1932.2RUSURE::EDPAlways mount a scratch monkey.Wed Feb 01 1995 11:4142
    Re .0:
    
    Gee, do you suppose "e" and "d" stand for "encode" and "decode"?
    
    Modular multiplicative inverses are easily found with an extension of
    Euclid's algorithm for finding the greatest common divisor.
    
    Let a = (n, 0) and let b = (e, 1).  These are vectors of two elements,
    and the arithmetic we do with them will be element-by-element.  Thus,
    multiplying the vector (j, k) by (m, n) results in (j*m, k*n).  Also, I
    will use a[0] and a[1] to indicate the individual elements in a.
    
    Do
    	Let q = a[0] / b[0].	(Take the integer part of the quotient;
    				discard any fraction.) 
    	Let c = a - q*b.	(Multiply each element in b by q and
    				subtract them from a's elements.)
    	Let a = b.
    	Let b = c.
    while b[0] != 0.
    
    When this loop is done, a[0] will contain the greatest common divisor
    of n and e, and a[1] will contain the multiplicative inverse of e
    modulo n.  To see this, observe that for the initial vectors put into a
    and b, the following property is true:
    
    	a[0] is congruent to a[1]*e, modulo n.
    
    With some algebra, you can show that whenever this property is true for
    a and b, it is true for the c calculated in the loop, so it is true for
    all vectors the loop calculates.  So at the end, where a[0] is 1 if n
    and e are relatively prime, a[1]*e is congruent to 1.  Note that a[1]
    may be negative.
    
    You can find source code for this algorithm in the PGP kit.
    
    
    				-- edp
    
    
Public key fingerprint:  8e ad 63 61 ba 0c 26 86  32 0a 7d 28 db e7 6f 75
To find PGP, read note 2688.4 in Humane::IBMPC_Shareware.
1932.3IOSG::TEFNUT::carlinDick Carlin IOSG ReadingWed Feb 01 1995 12:3611
Like edp, my first reaction was to suggest using Euclid to simultaneously 
find the gcd and solve the problem if the gcd is 1.

But then I wondered if this was the "brute force" approach that you already 
discounted; all those divides and multiplies.

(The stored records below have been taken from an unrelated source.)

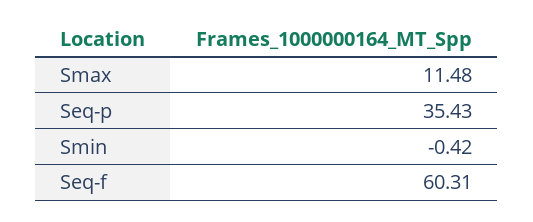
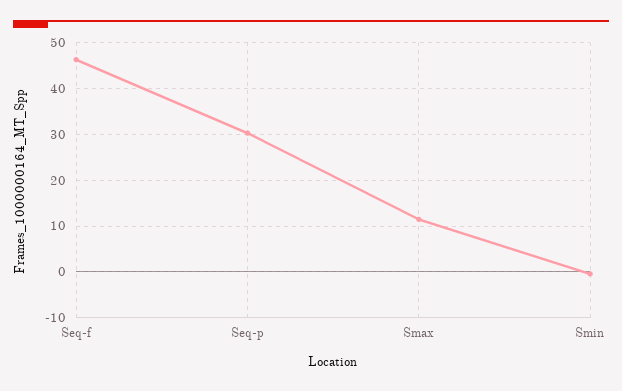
  {
    "Smax": 11.48,
-   "Seq-p": 35.43,
+   "Seq-p": 30,
    "Smin": -0.42,
-   "Seq-f": 60.31
+   "Seq-f": 46
  }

If so, then have you looked at 
Knuth(Motto: there's always a quicker way)'s "Seminumerical Methods", half of 
which seems to be devoted to the performance etc of Euclid?

Dick

With apologies to Dave Barry
1932.4Euclid and Associates?THOLIN::TBAKERThe Spirit of ApathyWed Feb 01 1995 15:3120
>    Gee, do you suppose "e" and "d" stand for "encode" and "decode"?

    A lucky guess :-)

    Well, I typed in the algorithm and it worked for one set of numbers
    but for the next 3 sets, a1 came out negative.... until I added it to
    the orginal a0 and everyone was happy again.

    Thank you, edp.  May your monkey sleep peacefully forevermore.

    BTW: Does Euclid charge royalties?				:-)

    And, Dick, when I referred to brute force I meant raising n
    by one and finding some number d such that d*e > n and then
    check the remainder to see if it was 1.  If not, raise n again
    and repeat.  For large numbers that would be a *lot* of calculations.
    The algorithm edp typed in was exactly what I was looking for.

    Thank you,
    Tom